**Problem description**
Carry on the piece about Dara Horn's books from the point where it stops.

**Selection**
......

I first encountered Dara Horn because of an article in The Atlantic that asked an interesting logic question: “if hatred comes from ignorance,” which we often assume it does, then “why were America’s best universities full of this very specific ignorance?” Meaning the hatred we call antisemitism. “And why, were so many people trying to justify it, explain it away, or even deny it?”
Not just “people,” but purportedly some of the smartest, most accomplished, most worldly and experienced — presumably “not ignorant” — people in the world. Why, the question remains, is Jew-hatred more common among the well-educated than the poorly educated?
The essay was thoughtful and helped change the way I see the world. And it made me curious about what else she’s written — and so I read the book she mentions in the article, which is titled People Love Dead Jews. This book is an excellent read: a remarkably succinct and forthright description of how antisemitism has moved thru the ages, a book which I’ve recommended before, here.
But more recently I’ve read one of her novels, and it’s my favorite thing of hers I’ve encountered so far, an absolutely majestic story that’s as much a thriller as a thinker, full of twists and turns, sexy scandal and scholarly debate: A Guide for the Perplexed.
This book is not THE Guide for the Perplexed; however, the author of THAT ancient text (12th Century physician Moses Maimonides) IS one of the characters in the novel, as is one Solomon Schechter, who existed in real life and did help excavate ancient Hebrew documents from a crumbling synagogue in Cairo in 1896 for Cambridge University. But the novel’s primary narrative concerns an American tech genius who builds an app that records all the details of a user’s life so that their past can live forever in a personally curated virtual museum, so that the little details you didn’t think were important enough to record get recorded anyway, and when you go to look for them, they’ll be there, AI-organized behind a “door” icon detailed with symbolic meaning — a little kid’s bedroom door for happy childhood memories, but a garden gate or glass doors or perhaps a locked prison grate, depending on what records you’re “remembering.”
The American creator of this marvelous app is wealthy and famous and a bit full of herself, and she goes to Cairo to contribute her expertise to the new library at Alexandria, where, after a tense week with her Egyptian interlocutor (who holds strong philosophical objections to the very idea of this app), she gets kidnapped by some people who don’t really know what they’re doing, and very quickly ends up dead!

......

**Data section**
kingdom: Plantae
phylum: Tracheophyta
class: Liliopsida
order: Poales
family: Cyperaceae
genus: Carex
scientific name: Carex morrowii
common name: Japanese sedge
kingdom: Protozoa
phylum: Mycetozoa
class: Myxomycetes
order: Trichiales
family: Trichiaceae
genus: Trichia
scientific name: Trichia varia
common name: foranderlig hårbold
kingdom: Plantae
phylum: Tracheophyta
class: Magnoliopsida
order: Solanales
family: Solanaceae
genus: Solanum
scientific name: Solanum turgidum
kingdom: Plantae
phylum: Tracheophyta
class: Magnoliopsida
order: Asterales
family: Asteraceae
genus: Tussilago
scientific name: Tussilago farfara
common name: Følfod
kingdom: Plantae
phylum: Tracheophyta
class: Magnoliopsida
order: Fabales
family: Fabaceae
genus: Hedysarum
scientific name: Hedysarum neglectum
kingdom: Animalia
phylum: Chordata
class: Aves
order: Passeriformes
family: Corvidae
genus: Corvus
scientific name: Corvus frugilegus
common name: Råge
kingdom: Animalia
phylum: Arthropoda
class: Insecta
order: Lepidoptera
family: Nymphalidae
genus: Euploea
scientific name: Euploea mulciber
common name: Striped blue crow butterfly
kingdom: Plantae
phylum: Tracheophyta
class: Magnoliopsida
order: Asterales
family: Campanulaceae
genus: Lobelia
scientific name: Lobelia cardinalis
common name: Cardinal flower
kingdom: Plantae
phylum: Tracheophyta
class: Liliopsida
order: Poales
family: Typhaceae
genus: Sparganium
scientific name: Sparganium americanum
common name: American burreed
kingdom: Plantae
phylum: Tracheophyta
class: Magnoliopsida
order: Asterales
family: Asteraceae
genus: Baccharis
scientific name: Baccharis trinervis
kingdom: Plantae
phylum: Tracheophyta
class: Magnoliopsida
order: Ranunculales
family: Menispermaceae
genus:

......

**Exercise output**
But she lives on in Cairo’s City of the Dead, a vast region of above-ground crypts where Cairo’s poor and displaced live beside the sarcophagi of strangers. She’s become powerless, voiceless, helpless, and disconnected not just from her precious tech, but from the life she cared about, especially her husband and young daughter. She begins to wonder if using an app to preserve her memories made her brain less rigorous about remembering things on its own — without her app to remind her of her daughter’s face, what does the child look like?
But I haven’t even entered into what this book is really about, so if you’re intrigued (and you should be!) and you despise spoilers (fair!) this would be the place to stop reading and just go buy the book and dive in. If you keep reading, I will try to hold back on the juiciest turns. But this book is actually about siblings, and sibling rivalry, and sibling love, and sibling loss. Each of the main characters has an older sister, or a younger brother, or a twin brother, and it’s the divergent fates of the siblings that these stories are really about.
When tech-genius Josie disappears in Cairo, her sister, who’s never really felt like she had a place in the world, suddenly has a very defined and important role: her niece, her sister’s daughter, needs a mother, and she’s the closest thing there is. And, it turns out, she connects with this child in a way that no one, not even her mother did, because the child, like the sister, is not a super-genius like her mother, she’s weird and average, and a little embarrassing. But with her aunt now caring for her, the child thrives! And the aunt becomes close — yes, that close — to her brother-in-law, and she all but moves in, taking her sister’s place in the household as mother and lover, even tho she could never take her sister’s place in the tech or business world.
Schechter, the Cambridge University Scholar from the 19th Century, has an identical twin brother, who, after Schechter moved to England, also left their childhood home in Romania but to settle in Palestine. One dedicated himself to intellectual study, the other to building a practical every day life with his body and his hands. They spend their entire adult lives estranged, meeting again only after Schechter has concluded his dusty and exhausting excavations in Egypt. He visits his twin in Palestine expecting to see a reflection of his face, but in the setting of the golden holy land he imagined through his studies. Instead he finds a man who looks half his age, twice as healthy, and unaccountably happy. While Schechter is alone and driven, his brother delights in generations of family and a community subsisting on a dull brown work-in-progress.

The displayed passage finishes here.